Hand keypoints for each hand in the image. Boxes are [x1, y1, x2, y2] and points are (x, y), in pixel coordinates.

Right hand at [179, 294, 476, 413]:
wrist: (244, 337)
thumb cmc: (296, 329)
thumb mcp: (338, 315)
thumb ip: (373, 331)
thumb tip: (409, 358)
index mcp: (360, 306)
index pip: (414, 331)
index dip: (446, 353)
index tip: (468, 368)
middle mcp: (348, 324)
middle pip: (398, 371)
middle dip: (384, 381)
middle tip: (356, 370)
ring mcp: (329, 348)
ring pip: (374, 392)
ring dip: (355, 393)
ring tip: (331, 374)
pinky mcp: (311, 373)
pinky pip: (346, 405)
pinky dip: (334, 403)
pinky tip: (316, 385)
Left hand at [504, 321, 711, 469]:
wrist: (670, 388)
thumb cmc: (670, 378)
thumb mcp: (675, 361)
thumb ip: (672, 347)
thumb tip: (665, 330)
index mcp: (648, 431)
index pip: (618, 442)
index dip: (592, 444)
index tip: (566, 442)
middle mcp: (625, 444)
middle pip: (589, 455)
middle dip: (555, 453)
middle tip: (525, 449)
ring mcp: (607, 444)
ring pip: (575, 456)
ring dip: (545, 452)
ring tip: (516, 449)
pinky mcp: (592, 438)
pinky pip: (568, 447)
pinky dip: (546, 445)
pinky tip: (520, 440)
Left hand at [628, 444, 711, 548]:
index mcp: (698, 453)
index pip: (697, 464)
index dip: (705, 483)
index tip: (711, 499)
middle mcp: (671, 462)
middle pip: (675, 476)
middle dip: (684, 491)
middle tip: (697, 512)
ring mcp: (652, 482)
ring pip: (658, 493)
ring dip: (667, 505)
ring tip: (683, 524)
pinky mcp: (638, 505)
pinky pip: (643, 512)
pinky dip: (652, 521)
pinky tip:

Work required | The answer must be the data above, repeated exactly as it stands.

Response |
Hand keypoints for each hand in the image. Boxes are [x1, y1, x2, y2] and points are (x, y), in pixel coordinates.

Right hand at [179, 294, 476, 413]:
wrist: (244, 337)
thumb cmc: (296, 329)
thumb mcp: (338, 315)
thumb ip: (373, 331)
thumb tip: (409, 358)
index mcp: (360, 306)
index pip: (414, 331)
index dip: (446, 353)
index tip: (468, 368)
middle mcp: (348, 324)
middle pip: (398, 371)
middle dip: (384, 381)
middle tip: (356, 370)
ring mcp: (329, 348)
ring pip: (374, 392)
ring dip: (355, 393)
ring tip: (331, 374)
pinky mcp: (311, 373)
pinky pip: (346, 405)
pinky dip: (334, 403)
pinky tip: (316, 385)
Left hand at [504, 321, 711, 469]:
wrist: (670, 388)
thumb cmc: (670, 378)
thumb mcp: (675, 361)
thumb ip: (672, 347)
thumb tip: (665, 330)
index mcp: (648, 431)
index pip: (618, 442)
index dip: (592, 444)
index tip: (566, 442)
middle mcp: (625, 444)
middle pip: (589, 455)
middle dip: (555, 453)
middle tip: (525, 449)
ring mcp: (607, 444)
ring pip: (575, 456)
ring dip: (545, 452)
ring tip: (516, 449)
pinky mcp: (592, 438)
pinky pip: (568, 447)
pinky dip: (546, 445)
pinky tip: (520, 440)
Left hand at [628, 444, 711, 548]:
index mcp: (698, 453)
index pip: (697, 464)
index dip: (705, 483)
index tip: (711, 499)
middle mcp: (671, 462)
middle pip: (675, 476)
middle dip: (684, 491)
middle tip: (697, 512)
ring mcp: (652, 482)
ring pip: (658, 493)
ring dip: (667, 505)
ring tip: (683, 524)
pinky mcp: (638, 505)
pinky pip: (643, 512)
pinky dip: (652, 521)
pinky tip:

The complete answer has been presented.